Requirements → State how many lines of the material below contain the string "area", treating uppercase and lowercase as different, and give only that number.

Listed entries →
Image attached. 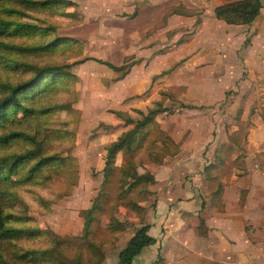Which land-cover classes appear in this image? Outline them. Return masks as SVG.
<instances>
[{
    "label": "rangeland",
    "instance_id": "rangeland-1",
    "mask_svg": "<svg viewBox=\"0 0 264 264\" xmlns=\"http://www.w3.org/2000/svg\"><path fill=\"white\" fill-rule=\"evenodd\" d=\"M71 1L41 7L0 0V16L39 26L0 37L10 44L0 49V97L5 93L1 84L27 79L35 66L67 65L60 73L45 74L22 95L23 103L34 111L11 108L0 124V134L22 130L36 138L41 154L55 153L62 160L43 167L28 181L17 179L35 159L21 162L0 180V202L4 212L13 214L10 220L16 226L78 235L84 225L81 211L97 197L99 219L87 238L103 253L101 264H117L118 252L134 230L142 223L153 224L157 205L152 181L137 182L126 171L151 175L158 160L167 157L163 163H170L172 155L166 151L175 150L177 161L188 153L181 151L180 141L165 137L169 142L164 145L157 122H150L138 132L132 149L119 150L113 168L104 173L106 146L134 125L125 118H142L160 100L165 109L156 119L162 127L169 120L167 134L174 131L183 141L192 131L208 130V141L193 139L199 143L194 150L198 157H206L218 148L225 164L220 167L224 177L231 167L230 175L247 163L264 166V106H260L257 92L250 97L242 85L248 78L243 61L248 37L239 23H226L210 10L194 7L190 0H167L184 12L176 13L178 16L167 15L163 6L148 0ZM59 36L56 44H50ZM96 58L128 64V72L118 78L124 69L113 70ZM212 66L218 72L215 80H225L229 69L231 82L217 91L201 90L197 80H214L208 76ZM34 146L20 137L0 143V156ZM126 161L131 166L120 170ZM111 218L119 219L123 228H108ZM52 244L46 232L1 240L0 264H52L17 257L25 249L50 248ZM84 245L82 240L70 239L59 249L68 255L85 250ZM144 248L137 256L149 257L155 251L149 264L162 263L157 248ZM134 260L132 264H142Z\"/></svg>",
    "mask_w": 264,
    "mask_h": 264
},
{
    "label": "crops",
    "instance_id": "crops-1",
    "mask_svg": "<svg viewBox=\"0 0 264 264\" xmlns=\"http://www.w3.org/2000/svg\"><path fill=\"white\" fill-rule=\"evenodd\" d=\"M148 1L165 10L171 7L167 0ZM190 1L194 7L204 12L210 10L214 15L215 5L230 0ZM238 25L246 28L244 34L248 37L243 52L248 78L242 85L250 91V97L257 92L260 106H264V0L259 14L250 23ZM213 61L216 64L219 58ZM228 72L229 69L225 80H215L218 72L212 66L208 76L214 80L206 83L198 79L200 89L213 92L221 89L222 84L225 88L231 82ZM164 123L165 127H161L166 130L169 120L165 119ZM168 133L180 141L181 151L188 153L179 158L183 161H177L178 153H175L172 156L176 160L169 156L170 163H159L153 170L157 205L149 233L156 237L151 246L164 258L161 264H264V173L261 171L264 166L260 164L258 169L254 163H247L230 175L231 167L222 177L220 167L225 165L222 162L215 169V178L208 179L205 165L215 153L221 157L222 154L217 148L206 153V157L202 154L198 157L194 149L199 143L193 141L195 137L208 141V130L192 131L183 141L174 131ZM153 256L155 251L149 257L136 256L134 261L149 264Z\"/></svg>",
    "mask_w": 264,
    "mask_h": 264
},
{
    "label": "trees",
    "instance_id": "trees-1",
    "mask_svg": "<svg viewBox=\"0 0 264 264\" xmlns=\"http://www.w3.org/2000/svg\"><path fill=\"white\" fill-rule=\"evenodd\" d=\"M30 5H36L41 7H52L72 3L71 0H18ZM21 4V3H20ZM262 6V0H230L220 4H217L213 7L214 15L226 23H249L251 22L260 12ZM178 6H171L167 10V15L173 13H184L177 10ZM166 15V16H167ZM26 26L30 29L33 27H39L34 22H25V21H15L8 18L0 16V37L4 34H18L26 31ZM60 36L50 40V44H56L60 40ZM8 42H4L0 39V49L3 47H9ZM43 47V45H42ZM17 48H21L18 47ZM99 62L106 64L108 67L113 70H122V73L118 78H122L124 74L128 72V64H115L108 60L98 59ZM67 65H46V66H35L34 71L30 77L27 79L17 82L15 84L3 83L1 84L2 91L5 93L0 97V124L5 121L8 117V110L13 108L14 110H20L22 112H32L34 111L32 107L27 106L22 101V95L24 93L35 87L38 84V81L45 74H57L62 72V67ZM139 95V94H138ZM163 105L160 100L156 101L154 106L149 108L147 113L143 115L142 118L134 120L130 116L125 118L127 123L134 122V125L122 132L115 140L111 141L106 146L105 159L103 171L107 173L113 168V163L115 159V154L119 150H128L130 151L133 147V143L138 136V132L144 127L147 123H156L158 124L157 128L160 133H162L163 140L161 141L164 145L168 144L169 141L174 142L171 136H169L165 129H163L156 116L159 112L163 111ZM118 115H121L120 110L115 111ZM168 135V136H167ZM23 137L25 139L31 140L35 146L28 148L23 152L12 154L9 156H0V180L8 177L7 175L15 171L17 166L27 159L34 158L35 161L28 168L26 173L18 181H28L32 179L35 174L40 171L43 167L54 164L61 159L58 154H41L40 146L36 138L33 135L25 133L22 130H10L4 134H0V143L7 144L8 142ZM143 137V136H142ZM166 137V138H165ZM168 139L169 141H164ZM174 151H166V154L173 155ZM165 157L161 160H158V164L162 163ZM62 160V159H61ZM223 162V158L215 153L212 160L205 165V172L208 179L215 178V169ZM131 166L130 161H126L120 170L124 171ZM127 175L131 178L138 179L137 182L141 180H151L152 183L155 181L154 174L141 173L138 174L134 170L127 172ZM130 186V185H129ZM220 187V184H219ZM101 208V204L98 202L97 197L94 198L92 205L83 209L82 216L84 218V225L82 234L78 235H59L53 231H47L39 227H21L16 226L11 223L10 218L13 215L9 212H4L1 202H0V241L4 239H11L21 236H36L40 233H50L52 237L53 244L50 248H32L25 249L23 251L17 252V257L22 259H33L35 261H45L50 260L52 264H101L104 260L103 253H99V246H96L92 240H89L88 234L92 228L94 221L99 219L98 212ZM107 227L110 229H122L123 225L121 221L117 218H111ZM150 224L142 223L138 228L134 230L132 235L127 240L126 244L118 252V262L117 264H132L135 257L143 250L144 247L151 245L156 242V237L149 233ZM70 239L82 240L85 245V250H80L74 254H66L64 250H60V246L63 241H68ZM159 256V254H158Z\"/></svg>",
    "mask_w": 264,
    "mask_h": 264
},
{
    "label": "built area",
    "instance_id": "built-area-1",
    "mask_svg": "<svg viewBox=\"0 0 264 264\" xmlns=\"http://www.w3.org/2000/svg\"><path fill=\"white\" fill-rule=\"evenodd\" d=\"M254 167L259 169L260 164L259 163H255L254 164ZM261 171H262V173H264V168H262Z\"/></svg>",
    "mask_w": 264,
    "mask_h": 264
}]
</instances>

Full answer → 2